▶ [Excerpted passage]
A patent application entitled, "Pyrolyzed Pitch Coatings for Carbon Fiber" bearing application No. 296,958, and filed on Aug. 26, 1981 by Howard A. Katzman and assigned to The Aerospace Corporation describes and claims a basic process upon which the present case is an improvement process therefor.
1. Field of the Invention
This invention relates generally to the field of carbon reinforced metal matrix composition and specifically to fiber coatings that enhance wettability without the degradation thereof when exposed to molten metal.

▶ [Supplied material]
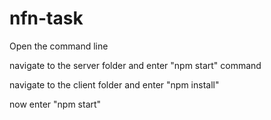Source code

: # nfn-task

Open the command line

navigate to the server folder and enter "npm start" command

navigate to the client folder and enter "npm install"

now enter "npm start"
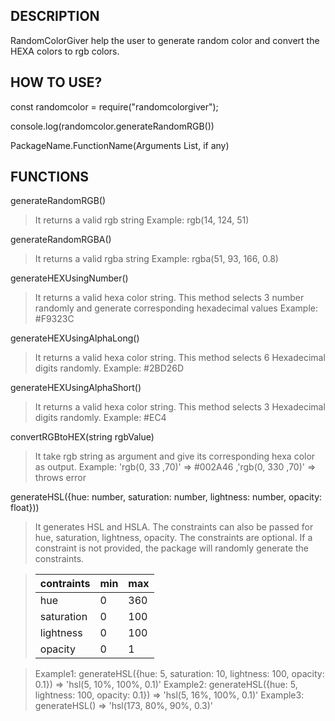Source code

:## DESCRIPTION

RandomColorGiver help the user to generate random color and convert the HEXA colors to rgb colors.

## HOW TO USE?

const randomcolor = require("randomcolorgiver");

console.log(randomcolor.generateRandomRGB())

PackageName.FunctionName(Arguments List, if any)

## FUNCTIONS

generateRandomRGB()

> It returns a valid rgb string
> Example: rgb(14, 124, 51)

generateRandomRGBA()

> It returns a valid rgba string
> Example: rgba(51, 93, 166, 0.8)

generateHEXUsingNumber()

> It returns a valid hexa color string. This method selects 3 number randomly and generate corresponding hexadecimal values
> Example: #F9323C

generateHEXUsingAlphaLong()

> It returns a valid hexa color string. This method selects 6 Hexadecimal digits randomly.
> Example: #2BD26D

generateHEXUsingAlphaShort()

> It returns a valid hexa color string. This method selects 3 Hexadecimal digits randomly.
> Example: #EC4

convertRGBtoHEX(string rgbValue)

> It take rgb string as argument and give its corresponding hexa color as output.
> Example: 'rgb(0, 33 ,70)' => #002A46 ,'rgb(0, 330 ,70)' => throws error

generateHSL({hue: number, saturation: number, lightness: number, opacity: float}))

> It generates HSL and HSLA. The constraints can also be passed for hue, saturation, lightness, opacity. The constraints are optional. If a constraint is not provided, the package will randomly generate the constraints.  

>| 	contraints 		| 	min  	| max   |
>|-------------------|-----------|-------|	
>|   hue      		|	0		|	360	|
>|   saturation      |	0		|	100	|
>|   lightness     	|	0		|	100	|
>|   opacity      	|	0		|	1	|

> Example1: generateHSL({hue: 5, saturation: 10, lightness: 100, opacity: 0.1}) => 'hsl(5, 10%, 100%, 0.1)'
> Example2: generateHSL({hue: 5, lightness: 100, opacity: 0.1}) => 'hsl(5, 16%, 100%, 0.1)'	
> Example3: generateHSL() => 'hsl(173, 80%, 90%, 0.3)'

▶ [Directions for this task] Extend the patent excerpt on carbon fiber coatings, picking up after its last sentence. None of the items is needed for this.

▶ [Response for this exercise]
2. Prior Art
Processes for manufacturing carbon or graphite-fiber-reinforced metal matrix composites which have relatively high strength-to-weight and stiffness-to-weight ratios have traditionally had the problem of carbon or graphite fiber resistance to wetting when immersed in molten baths of the metal matrix material and/or degradation of the fibers during the course of said wetting. What has been required then is a process whereby the fibers could be coated with a meterial that not only facilitates wetting, but also protects the fibers against chemical degradation during such processing. One of the prior art processes that has been used is chemical vapor deposition of a thin film of titanium (Ti)-boron (B) on the fiber to facilitate the wetting and alloying of (Ti-B) to the matrix metal to reduce migration of the coating as described in U.S. Pat. No. 3,860,443 of Jan. 14, 1975 to Lachman et al., U.S. Pat. No. 4,082,864 of Apr. 4, 1978 to Kendall et al, and U.S. Pat. No. 4,223,075 of Sept. 16, 1980 to Harrigan, et al. Such deposition, although a meritorious improvement over other prior art methods, is still relatively expensive and not always consistent as to results. Accordingly, there was a need for a process that would enhance the wettability of graphite/carbon fiber while disallowing degradation during the immersion in the molten bath of the metal matrix material.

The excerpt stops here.